Everyday I expect it to be 75 degrees and sunny. Well, maybe "expect" isn't quite the word. Every day I desperately hope that will be so, and I believe that expecting it just might make it happen.
But, until today, that's never been the case.
It snowed on our second ride day in Alaska. I slept wearing every article of clothing I owned in British Columbia. Oregon recieved the most rain in recent history, 12 inches of it pounding down on us in October. My chamois remained constantly damp all through California. Chilly headwinds slammed us through Arizona and New Mexico. Only now, mid-January, have we had my ideal day.

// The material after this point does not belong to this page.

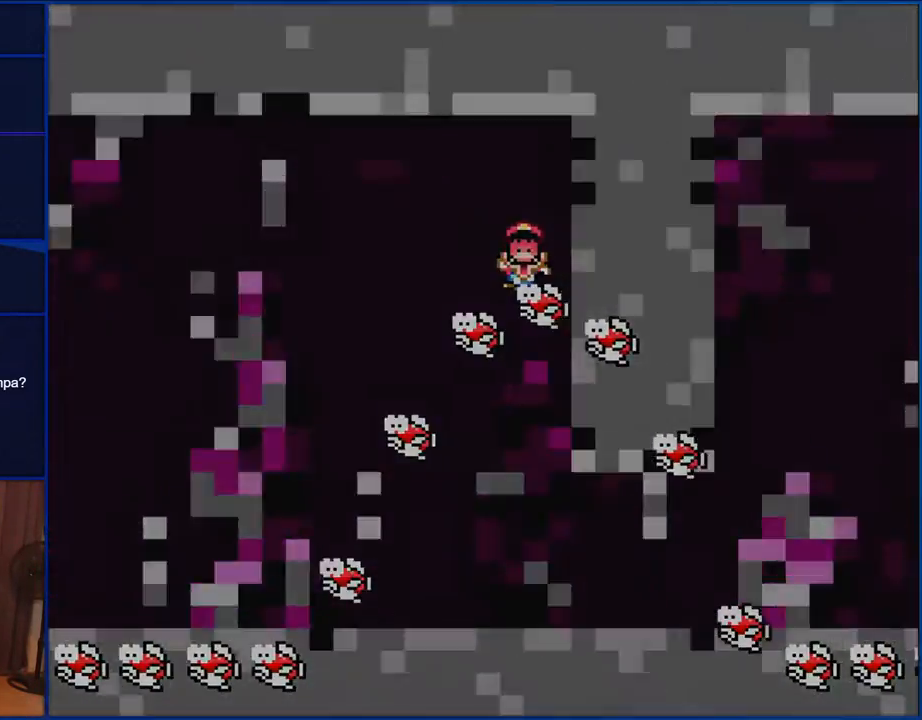
{"buttons": ["B", "Y"], "events": []}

We shed our coats in the first few miles, and cruised quickly with good tailwind. We slathered on sunscreen, met a few Southern Tier cyclist friends, and coasted into Sanderson, Texas before 3pm.
While my teammates chastise me for my naive expectation of perfection, I think it's the optimism that helps me survive the dreary days.
The past week since our holiday break have been blissfully simple. We take no turns and ride in contented silence. It reminds me of our good ol' days on the Cassier Highway, where we had no concerns or plans other than calorie intake. We've slept in a hostel made of paper mache, warmed up by a campfire kindled by a friendly rancher, had our cellphones charge us international fees from thinking we entered Mexico, shared stories with new touring cyclist friends, and ate way too many tacos.
While I logically know these days of sunny perfection will not last, I'll still optimistically expect them to be. After all, the hope of sunshine makes every pedalstroke all the better.